Мелкий факт, чтобы понять трудности постановки: во всем городе не достали обойных гвоздей. Наконец кто-то принес гвозди и обменял их - на шелк.
- Вес на вес?
- Почти так, - ответил, кривенько улыбаясь, Иван Николаевич.
Нечто похожее на сцепщика и вагоны произошло и со мной сегодня. В два часа дня я пошел, как условился, к комиссару Анисимову. В проходной будке мне сказали: «Его нет». Мне ничего не осталось, как сказать: «странно». Затем я пошел в Радиокомитет, поболтал с Живовым, зашел получить деньги в Литфонд, - все мне совали письма и поздравляли с отъездом, - я брал письма, не веря в отъезд. Я имел все основания не верить, ибо знал, что авто достать невозможно.

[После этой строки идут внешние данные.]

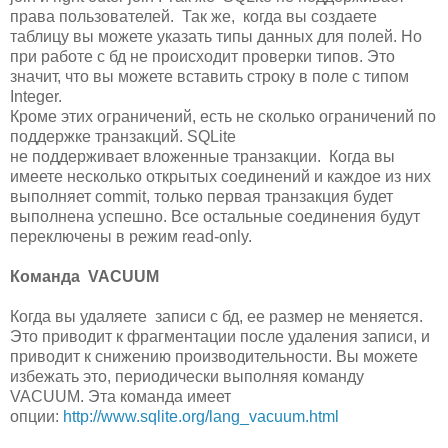
права пользователей. Так же, когда вы создаете
таблицу вы можете указать типы данных для полей. Но
при работе с бд не происходит проверки типов. Это
значит, что вы можете вставить строку в поле с типом
Integer.
Кроме этих ограничений, есть не сколько ограничений по
поддержке транзакций. SQLite
не поддерживает вложенные транзакции. Когда вы
имеете несколько открытых соединений и каждое из них
выполняет commit, только первая транзакция будет
выполнена успешно. Все остальные соединения будут
переключены в режим read-only.
Команда VACUUM
Когда вы удаляете записи с бд, ее размер не меняется.
Это приводит к фрагментации после удаления записи, и
приводит к снижению производительности. Вы можете
избежать это, периодически выполняя команду
VACUUM. Эта команда имеет
опции:
http://www.sqlite.org/lang_vacuum.html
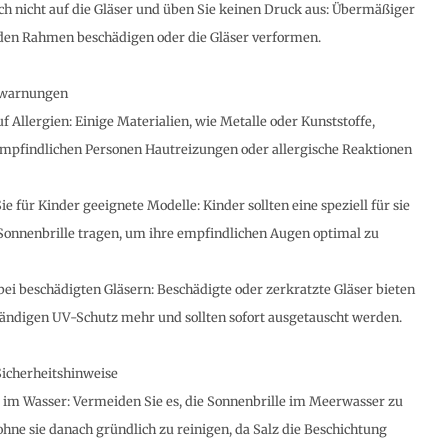
ich nicht auf die Gläser und üben Sie keinen Druck aus: Übermäßiger
den Rahmen beschädigen oder die Gläser verformen.
swarnungen
f Allergien: Einige Materialien, wie Metalle oder Kunststoffe,
mpfindlichen Personen Hautreizungen oder allergische Reaktionen
e für Kinder geeignete Modelle: Kinder sollten eine speziell für sie
Sonnenbrille tragen, um ihre empfindlichen Augen optimal zu
bei beschädigten Gläsern: Beschädigte oder zerkratzte Gläser bieten
tändigen UV-Schutz mehr und sollten sofort ausgetauscht werden.
Sicherheitshinweise
im Wasser: Vermeiden Sie es, die Sonnenbrille im Meerwasser zu
hne sie danach gründlich zu reinigen, da Salz die Beschichtung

До восьми часов вечера мы получали письма, совали их в чемоданы, а в девятом часу аэропорт вдруг сообщил, что в три часа 10 минут утра отходит самолет.

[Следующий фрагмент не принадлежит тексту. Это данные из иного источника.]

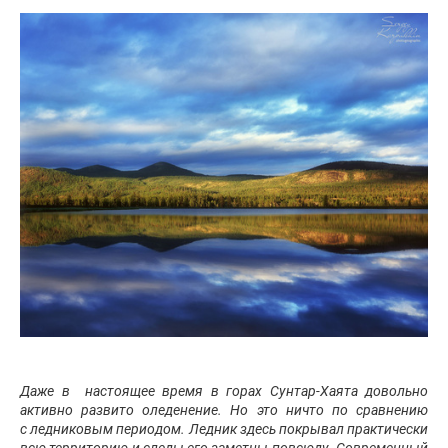
Даже в настоящее время в горах Сунтар-Хаята довольно
активно развито оледенение. Но это ничто по сравнению
с ледниковым периодом. Ледник здесь покрывал практически
всю территорию и следы его заметны повсюду. Современный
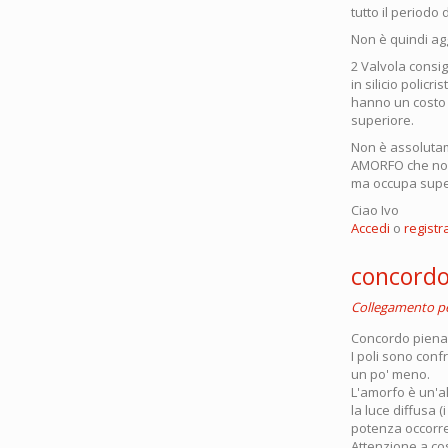
tutto il periodo 
Non è quindi agg
2 Valvola consigl
in silicio policr
hanno un costo m
superiore.
Non è assolutamen
AMORFO che non o
ma occupa super
Ciao Ivo
Accedi
o
registra
concord
Collegamento 
Concordo piename
I poli sono conf
un po' meno.
L'amorfo è un'a
la luce diffusa (
potenza occorre 
Attenzione a co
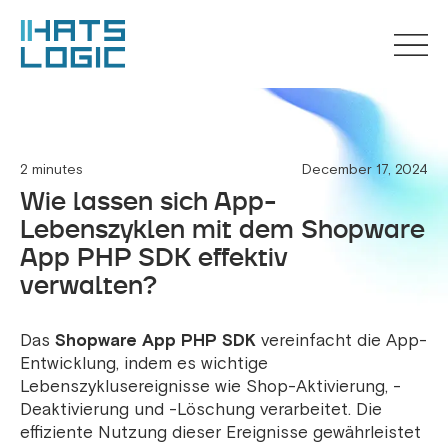
2 minutes
December 17, 2024
Wie lassen sich App-
Lebenszyklen mit dem Shopware
App PHP SDK effektiv
verwalten?
Das
Shopware App PHP SDK
vereinfacht die App-
Entwicklung, indem es wichtige
Lebenszyklusereignisse wie Shop-Aktivierung, -
Deaktivierung und -Löschung verarbeitet. Die
effiziente Nutzung dieser Ereignisse gewährleistet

И началось. К 12 часам ночи, - я звоню в ЦК управляющему делами. Он любезно сказал, что помог бы, - «но бензин есть только у армии и заводов». Я позвонил генералу Ковалеву в Танковую Академию. Начальнику милиции. Всем секретарям ЦК. Редактору газеты «Правда Востока». Тамара, со своей стороны, звонила Екатерине Павловне Пешковой, жене Толстого, каким-то своим «активисткам». Татьяна звонила в Институт «Мирового Хозяйства», - все волновались, кричали. Комка, бледный, дрожал. Пришел Живов. Поймали какого-то знакомого, но знакомый сказал, что «машину достать невозможно». Опять в ЦК - нет никого! Вдруг на улице прозвучал гудок и наивная Евгения Владимировна Пастернак воскликнула:
- Вы ждете машину, а она уже пришла!
В полном отчаянии, мы бросились к воротам. Какой-то худой человек в очках прошел мимо нас к директору Сельскохозяйственного банка, очень любезной даме, Живов бросился к шоферу. Обещал деньги, литр водки, табак:
- Самолет улетает, люди погибают, будьте великодушны, товарищ!
Затем пошли к инженеру, так как шофер при слове «водка» ободрился. Бензину оказалось 2,5 литра. - Сборы. - Поехали. Я не верил своим глазам. По дороге знакомая шофера, ехавшая с ним, вынесла нам бутылку керосина, которую отняла у «двух грибков», «у меня две старушки, в погреб сами лазали». Инженер обещал вернуть ей керосин вдвое, мы поехали дальше. По дороге шофер встретил свою заводскую машину, долил в бак бензина, - получил три четверти литра водки, денег... и уехал очень довольный. Его зовут Жорж.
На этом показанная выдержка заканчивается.